# Lug-sole vs felt-sole waders



## pymybob

Wondering what the overall group thoughts were regarding these two types of waders and the river types - Chagrin, Rocky, Grand, Conneaut, Steelhead Alley, etc - and what is the more versatile sole for waders on these rivers.

I currently use a lug-sole and they are fine but I may get a new pair soon and I always wondered if one was better than another for fishing our rivers.


----------



## Wannabitawerm

If you have to navigate moddy ground to get to your hole, forget the felt soles. You have no traction until you get in the water. I don't think the slight added traction on the rocks is worth the loss of footing on the way there.


----------



## BigDaddy300

For traction on the stream bottom the felt is better. Wanna is right though. They are not really worth it. Forget about trying to climb up a muddy or snowy bank. Used to use them and when it became time to replace it was a real pain. Get the lug soles and get a pair of Korkers for really slipperry bottoms. This is what I do. Most spots I fish are good with the lugs but I slip on the Korkers when I go to slick spots, unfamiliar spots, or when the ice is around. Hope this helps and good luck.


----------



## steelheader007

...I have had them all.... now I have Simms Guide Boots with 5-10 rubber and carbide studds! If you gonna fall an slip depending on the water conditions your not going to stop your self not matter what you have on your feet period "you have to know your limits when wading, I'm a very agressive wader, and I take my chances (stupid I know, but I know the limits of my equipment)! Lug soles are a waiste of money! I fish all over for those andronomous "sp" fish, and carbide studds have treated me well, and better than just lug soles "rubber", and my friends with felt. The more current your in the better traction you will need...


----------



## Steel Cranium

Depends on the river, or section of the river. There are a few areas in the Rocky where I wouldn't use anything but felt. Rubber is preferred in snow or heavy mud. My rubber soles have studs.

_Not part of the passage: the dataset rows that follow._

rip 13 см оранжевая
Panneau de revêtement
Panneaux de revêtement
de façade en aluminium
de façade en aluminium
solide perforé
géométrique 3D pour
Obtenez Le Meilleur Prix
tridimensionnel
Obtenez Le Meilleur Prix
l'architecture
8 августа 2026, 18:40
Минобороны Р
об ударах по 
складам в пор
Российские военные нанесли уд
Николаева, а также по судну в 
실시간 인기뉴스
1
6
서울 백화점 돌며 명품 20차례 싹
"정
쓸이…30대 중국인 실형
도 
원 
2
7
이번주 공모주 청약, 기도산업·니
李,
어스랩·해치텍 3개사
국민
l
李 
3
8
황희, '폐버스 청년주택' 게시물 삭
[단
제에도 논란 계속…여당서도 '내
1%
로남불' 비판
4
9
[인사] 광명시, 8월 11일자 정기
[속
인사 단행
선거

Felt should not be used when snow is on the ground, it sticks to the wet felt, then freezes. The only exception would be where you are fishing a spot close to the car, where you won't walk thru much snow to get to the river.


----------



## Tusc.RiverRafter05

Definitely go with the felt soles. If you buy Chotas, you can get felt soles with small metal spikes that will grip anything, including mud and snow. I used to have rubber-sole neoprene waders and I would slip all over the place. Then I bought some breathables waders and bought separate boots with felt soles and metal spikes. I mostly fish the shale bottom streams like parts of the Rocky, all of the chargin, and most of conneaut creek. 

I fish with guys who use rubber soles and I have had to save them many times when crossing the stream on shale. The water will push you and there is no way to get your footing again. If you fish in the winter like me, this is a REAL BIG problem. The felt soles stick to shale like glue and the metal spikes stick to mud and snow.


----------



## Rainbow

I don't like lug soles. I've been in some slippery spots that were like waking on ice - if the water were higher than my knees I'd have been swimming.

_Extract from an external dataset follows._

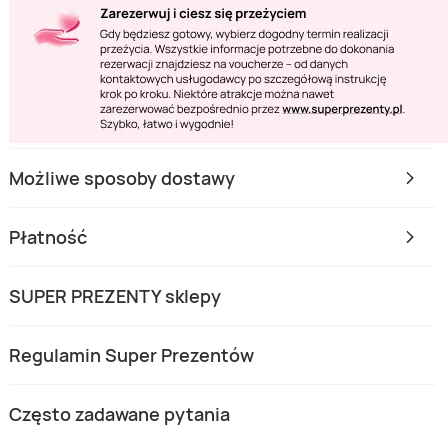
Możliwe sposoby dostawy
Płatność
SUPER PREZENTY sklepy
Regulamin Super Prezentów
Często zadawane pytania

Felt on the other hand has a problem with snow in particular. It builds up on the bottom and you frequently have to knock it off just to walk. But if you step into the water, problem solved.

If you don't want to pay for and haul around a pair of Korkers - put (short) screws into the felt soles. It works great! Just like studded tires. Just make sure the screws are shorter than the felt. Doesn't matter much if they penetrate the sole a bit - if you're not using boot-foot waders - and the screws don't go 'into' the boot. Snow is still a problem, but they work great on slippery bottoms and rocky areas.


----------



## Shortdrift

Forget the boot foot waders. Get a pair of stocking foot waders and a pair of Korker Wading Shoes that have the interchangeable soles. I use the studed rubber sole 90% of the time. The shoes are also a lot lighter in weight.


----------



## pymybob

So, it seems that rubber sole with studs or felt soles with studs are the way to go. I am looking to get a lightweight pair of waders and I guess I could use a new pair of neoprene as well. If I were to go with a wading boot, can anyone suggest another type other than Korkers or Chota's? Does Cabela or Gander Mountain make a good wading boot?


----------



## zoofishin

I prefer felt especially in the Rock and the Conn. I own both and have fished both , use the felt boots 80% of the time .Only drawback is the snow that will clump in between the heel and the forefoot , makes for an uncomfortable walk . This goes away soon as you're in the water . Good luck to all............hope to see ya on the Rock!!!!!


----------